> Task brief:
Copy the material below word for word, character for character, leaving out the pictures.

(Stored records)
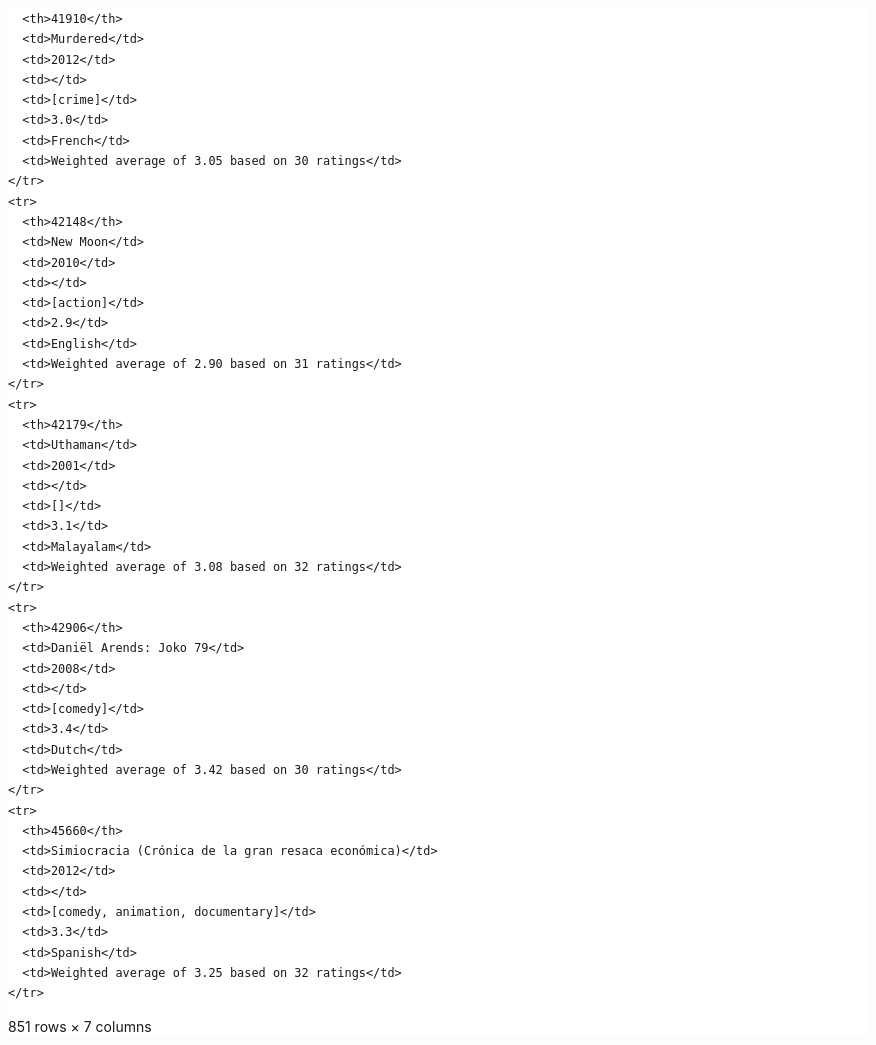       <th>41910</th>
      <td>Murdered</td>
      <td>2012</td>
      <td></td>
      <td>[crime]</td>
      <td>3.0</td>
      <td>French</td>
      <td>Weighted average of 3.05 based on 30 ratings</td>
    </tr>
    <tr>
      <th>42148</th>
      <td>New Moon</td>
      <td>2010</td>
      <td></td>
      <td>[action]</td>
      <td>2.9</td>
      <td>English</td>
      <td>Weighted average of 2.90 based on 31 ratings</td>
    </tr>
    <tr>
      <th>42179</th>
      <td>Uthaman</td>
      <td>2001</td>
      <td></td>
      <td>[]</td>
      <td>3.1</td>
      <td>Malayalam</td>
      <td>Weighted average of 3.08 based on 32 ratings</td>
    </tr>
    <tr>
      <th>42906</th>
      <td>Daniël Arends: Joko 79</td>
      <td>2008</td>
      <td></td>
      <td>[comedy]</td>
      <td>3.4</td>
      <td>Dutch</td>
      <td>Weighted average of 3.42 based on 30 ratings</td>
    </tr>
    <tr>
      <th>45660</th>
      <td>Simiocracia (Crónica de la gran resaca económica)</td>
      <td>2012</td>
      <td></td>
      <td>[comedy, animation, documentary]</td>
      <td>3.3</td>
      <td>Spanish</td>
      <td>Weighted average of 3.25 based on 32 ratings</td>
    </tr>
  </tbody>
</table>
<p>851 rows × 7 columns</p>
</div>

> Exercise response:
       <th>41910</th>
      <td>Murdered</td>
      <td>2012</td>
      <td></td>
      <td>[crime]</td>
      <td>3.0</td>
      <td>French</td>
      <td>Weighted average of 3.05 based on 30 ratings</td>
    </tr>
    <tr>
      <th>42148</th>
      <td>New Moon</td>
      <td>2010</td>
      <td></td>
      <td>[action]</td>
      <td>2.9</td>
      <td>English</td>
      <td>Weighted average of 2.90 based on 31 ratings</td>
    </tr>
    <tr>
      <th>42179</th>
      <td>Uthaman</td>
      <td>2001</td>
      <td></td>
      <td>[]</td>
      <td>3.1</td>
      <td>Malayalam</td>
      <td>Weighted average of 3.08 based on 32 ratings</td>
    </tr>
    <tr>
      <th>42906</th>
      <td>Daniël Arends: Joko 79</td>
      <td>2008</td>
      <td></td>
      <td>[comedy]</td>
      <td>3.4</td>
      <td>Dutch</td>
      <td>Weighted average of 3.42 based on 30 ratings</td>
    </tr>
    <tr>
      <th>45660</th>
      <td>Simiocracia (Crónica de la gran resaca económica)</td>
      <td>2012</td>
      <td></td>
      <td>[comedy, animation, documentary]</td>
      <td>3.3</td>
      <td>Spanish</td>
      <td>Weighted average of 3.25 based on 32 ratings</td>
    </tr>
  </tbody>
</table>
<p>851 rows × 7 columns</p>
</div>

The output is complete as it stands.